Recorded information:
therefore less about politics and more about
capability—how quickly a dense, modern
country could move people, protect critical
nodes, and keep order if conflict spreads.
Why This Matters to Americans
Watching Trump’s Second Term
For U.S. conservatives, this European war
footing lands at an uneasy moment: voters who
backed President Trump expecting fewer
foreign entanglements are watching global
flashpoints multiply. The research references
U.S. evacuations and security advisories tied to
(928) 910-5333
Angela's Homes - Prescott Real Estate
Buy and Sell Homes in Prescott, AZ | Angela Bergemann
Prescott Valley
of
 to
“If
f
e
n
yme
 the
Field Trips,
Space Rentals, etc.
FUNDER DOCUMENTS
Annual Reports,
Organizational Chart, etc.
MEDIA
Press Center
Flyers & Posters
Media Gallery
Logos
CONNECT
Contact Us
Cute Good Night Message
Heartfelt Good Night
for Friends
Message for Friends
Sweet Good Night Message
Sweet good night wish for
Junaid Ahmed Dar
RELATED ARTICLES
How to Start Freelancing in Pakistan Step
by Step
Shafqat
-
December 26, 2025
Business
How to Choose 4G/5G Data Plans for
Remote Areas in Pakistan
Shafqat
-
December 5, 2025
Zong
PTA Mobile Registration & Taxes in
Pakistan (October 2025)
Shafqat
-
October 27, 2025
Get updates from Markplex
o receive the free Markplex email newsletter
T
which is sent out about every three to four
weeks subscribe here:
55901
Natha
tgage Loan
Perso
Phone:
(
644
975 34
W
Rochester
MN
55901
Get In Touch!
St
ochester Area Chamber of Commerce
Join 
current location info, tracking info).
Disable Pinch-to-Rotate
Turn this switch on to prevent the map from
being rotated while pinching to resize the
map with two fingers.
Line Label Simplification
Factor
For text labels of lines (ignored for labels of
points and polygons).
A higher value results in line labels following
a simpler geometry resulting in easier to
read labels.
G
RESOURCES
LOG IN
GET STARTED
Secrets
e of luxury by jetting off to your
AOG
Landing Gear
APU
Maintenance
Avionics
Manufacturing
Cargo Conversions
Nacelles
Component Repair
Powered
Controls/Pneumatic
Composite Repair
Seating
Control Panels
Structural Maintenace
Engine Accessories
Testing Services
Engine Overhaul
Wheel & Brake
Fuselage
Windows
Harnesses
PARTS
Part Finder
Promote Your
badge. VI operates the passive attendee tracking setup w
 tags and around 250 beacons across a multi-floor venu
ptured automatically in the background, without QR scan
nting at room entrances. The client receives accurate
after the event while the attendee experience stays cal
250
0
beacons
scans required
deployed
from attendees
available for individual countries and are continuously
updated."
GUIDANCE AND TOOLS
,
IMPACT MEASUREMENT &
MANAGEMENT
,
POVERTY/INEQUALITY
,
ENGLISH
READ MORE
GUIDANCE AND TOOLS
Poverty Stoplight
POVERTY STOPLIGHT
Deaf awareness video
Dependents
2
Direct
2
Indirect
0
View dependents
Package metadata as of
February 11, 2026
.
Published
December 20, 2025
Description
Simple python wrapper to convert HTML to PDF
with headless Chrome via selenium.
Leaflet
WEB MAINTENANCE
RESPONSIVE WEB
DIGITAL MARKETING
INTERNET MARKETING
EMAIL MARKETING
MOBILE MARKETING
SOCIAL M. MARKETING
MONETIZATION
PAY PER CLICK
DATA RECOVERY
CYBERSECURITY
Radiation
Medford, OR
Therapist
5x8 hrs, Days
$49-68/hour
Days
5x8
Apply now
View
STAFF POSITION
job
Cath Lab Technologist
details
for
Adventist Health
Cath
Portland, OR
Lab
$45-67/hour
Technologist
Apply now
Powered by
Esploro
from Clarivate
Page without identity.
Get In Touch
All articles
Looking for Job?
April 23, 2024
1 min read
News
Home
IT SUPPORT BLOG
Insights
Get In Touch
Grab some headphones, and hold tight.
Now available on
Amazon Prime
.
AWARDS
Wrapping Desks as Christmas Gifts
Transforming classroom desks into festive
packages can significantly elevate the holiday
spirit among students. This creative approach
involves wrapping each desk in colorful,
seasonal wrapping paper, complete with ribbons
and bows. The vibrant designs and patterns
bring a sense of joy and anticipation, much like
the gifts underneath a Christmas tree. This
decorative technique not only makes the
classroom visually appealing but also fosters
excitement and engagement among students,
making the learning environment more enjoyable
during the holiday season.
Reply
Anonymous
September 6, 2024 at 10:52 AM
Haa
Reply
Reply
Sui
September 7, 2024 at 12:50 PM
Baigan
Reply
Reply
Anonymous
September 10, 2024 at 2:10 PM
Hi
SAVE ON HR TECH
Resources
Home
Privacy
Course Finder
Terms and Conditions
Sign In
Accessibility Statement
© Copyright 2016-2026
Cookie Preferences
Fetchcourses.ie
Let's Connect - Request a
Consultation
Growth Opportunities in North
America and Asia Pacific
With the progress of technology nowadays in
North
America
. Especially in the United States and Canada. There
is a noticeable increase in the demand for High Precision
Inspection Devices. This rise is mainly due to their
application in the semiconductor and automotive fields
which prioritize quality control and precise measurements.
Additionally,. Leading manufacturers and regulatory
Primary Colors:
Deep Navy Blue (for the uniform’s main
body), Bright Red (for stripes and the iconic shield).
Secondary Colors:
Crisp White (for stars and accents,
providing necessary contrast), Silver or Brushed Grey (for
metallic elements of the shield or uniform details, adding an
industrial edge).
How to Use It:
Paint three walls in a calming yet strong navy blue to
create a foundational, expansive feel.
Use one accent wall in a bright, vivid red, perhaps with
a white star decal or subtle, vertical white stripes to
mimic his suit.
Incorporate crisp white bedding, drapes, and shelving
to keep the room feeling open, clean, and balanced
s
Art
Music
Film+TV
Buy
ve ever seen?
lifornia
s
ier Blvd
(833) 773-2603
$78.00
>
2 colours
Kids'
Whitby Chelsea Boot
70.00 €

Work to be completed: Return the text of every row above line for line, with nothing changed.

Answer area:
therefore less about politics and more about
capability—how quickly a dense, modern
country could move people, protect critical
nodes, and keep order if conflict spreads.
Why This Matters to Americans
Watching Trump’s Second Term
For U.S. conservatives, this European war
footing lands at an uneasy moment: voters who
backed President Trump expecting fewer
foreign entanglements are watching global
flashpoints multiply. The research references
U.S. evacuations and security advisories tied to
(928) 910-5333
Angela's Homes - Prescott Real Estate
Buy and Sell Homes in Prescott, AZ | Angela Bergemann
Prescott Valley
of
 to
“If
f
e
n
yme
 the
Field Trips,
Space Rentals, etc.
FUNDER DOCUMENTS
Annual Reports,
Organizational Chart, etc.
MEDIA
Press Center
Flyers & Posters
Media Gallery
Logos
CONNECT
Contact Us
Cute Good Night Message
Heartfelt Good Night
for Friends
Message for Friends
Sweet Good Night Message
Sweet good night wish for
Junaid Ahmed Dar
RELATED ARTICLES
How to Start Freelancing in Pakistan Step
by Step
Shafqat
-
December 26, 2025
Business
How to Choose 4G/5G Data Plans for
Remote Areas in Pakistan
Shafqat
-
December 5, 2025
Zong
PTA Mobile Registration & Taxes in
Pakistan (October 2025)
Shafqat
-
October 27, 2025
Get updates from Markplex
o receive the free Markplex email newsletter
T
which is sent out about every three to four
weeks subscribe here:
55901
Natha
tgage Loan
Perso
Phone:
(
644
975 34
W
Rochester
MN
55901
Get In Touch!
St
ochester Area Chamber of Commerce
Join 
current location info, tracking info).
Disable Pinch-to-Rotate
Turn this switch on to prevent the map from
being rotated while pinching to resize the
map with two fingers.
Line Label Simplification
Factor
For text labels of lines (ignored for labels of
points and polygons).
A higher value results in line labels following
a simpler geometry resulting in easier to
read labels.
G
RESOURCES
LOG IN
GET STARTED
Secrets
e of luxury by jetting off to your
AOG
Landing Gear
APU
Maintenance
Avionics
Manufacturing
Cargo Conversions
Nacelles
Component Repair
Powered
Controls/Pneumatic
Composite Repair
Seating
Control Panels
Structural Maintenace
Engine Accessories
Testing Services
Engine Overhaul
Wheel & Brake
Fuselage
Windows
Harnesses
PARTS
Part Finder
Promote Your
badge. VI operates the passive attendee tracking setup w
 tags and around 250 beacons across a multi-floor venu
ptured automatically in the background, without QR scan
nting at room entrances. The client receives accurate
after the event while the attendee experience stays cal
250
0
beacons
scans required
deployed
from attendees
available for individual countries and are continuously
updated."
GUIDANCE AND TOOLS
,
IMPACT MEASUREMENT &
MANAGEMENT
,
POVERTY/INEQUALITY
,
ENGLISH
READ MORE
GUIDANCE AND TOOLS
Poverty Stoplight
POVERTY STOPLIGHT
Deaf awareness video
Dependents
2
Direct
2
Indirect
0
View dependents
Package metadata as of
February 11, 2026
.
Published
December 20, 2025
Description
Simple python wrapper to convert HTML to PDF
with headless Chrome via selenium.
Leaflet
WEB MAINTENANCE
RESPONSIVE WEB
DIGITAL MARKETING
INTERNET MARKETING
EMAIL MARKETING
MOBILE MARKETING
SOCIAL M. MARKETING
MONETIZATION
PAY PER CLICK
DATA RECOVERY
CYBERSECURITY
Radiation
Medford, OR
Therapist
5x8 hrs, Days
$49-68/hour
Days
5x8
Apply now
View
STAFF POSITION
job
Cath Lab Technologist
details
for
Adventist Health
Cath
Portland, OR
Lab
$45-67/hour
Technologist
Apply now
Powered by
Esploro
from Clarivate
Page without identity.
Get In Touch
All articles
Looking for Job?
April 23, 2024
1 min read
News
Home
IT SUPPORT BLOG
Insights
Get In Touch
Grab some headphones, and hold tight.
Now available on
Amazon Prime
.
AWARDS
Wrapping Desks as Christmas Gifts
Transforming classroom desks into festive
packages can significantly elevate the holiday
spirit among students. This creative approach
involves wrapping each desk in colorful,
seasonal wrapping paper, complete with ribbons
and bows. The vibrant designs and patterns
bring a sense of joy and anticipation, much like
the gifts underneath a Christmas tree. This
decorative technique not only makes the
classroom visually appealing but also fosters
excitement and engagement among students,
making the learning environment more enjoyable
during the holiday season.
Reply
Anonymous
September 6, 2024 at 10:52 AM
Haa
Reply
Reply
Sui
September 7, 2024 at 12:50 PM
Baigan
Reply
Reply
Anonymous
September 10, 2024 at 2:10 PM
Hi
SAVE ON HR TECH
Resources
Home
Privacy
Course Finder
Terms and Conditions
Sign In
Accessibility Statement
© Copyright 2016-2026
Cookie Preferences
Fetchcourses.ie
Let's Connect - Request a
Consultation
Growth Opportunities in North
America and Asia Pacific
With the progress of technology nowadays in
North
America
. Especially in the United States and Canada. There
is a noticeable increase in the demand for High Precision
Inspection Devices. This rise is mainly due to their
application in the semiconductor and automotive fields
which prioritize quality control and precise measurements.
Additionally,. Leading manufacturers and regulatory
Primary Colors:
Deep Navy Blue (for the uniform’s main
body), Bright Red (for stripes and the iconic shield).
Secondary Colors:
Crisp White (for stars and accents,
providing necessary contrast), Silver or Brushed Grey (for
metallic elements of the shield or uniform details, adding an
industrial edge).
How to Use It:
Paint three walls in a calming yet strong navy blue to
create a foundational, expansive feel.
Use one accent wall in a bright, vivid red, perhaps with
a white star decal or subtle, vertical white stripes to
mimic his suit.
Incorporate crisp white bedding, drapes, and shelving
to keep the room feeling open, clean, and balanced
s
Art
Music
Film+TV
Buy
ve ever seen?
lifornia
s
ier Blvd
(833) 773-2603
$78.00
>
2 colours
Kids'
Whitby Chelsea Boot
70.00 €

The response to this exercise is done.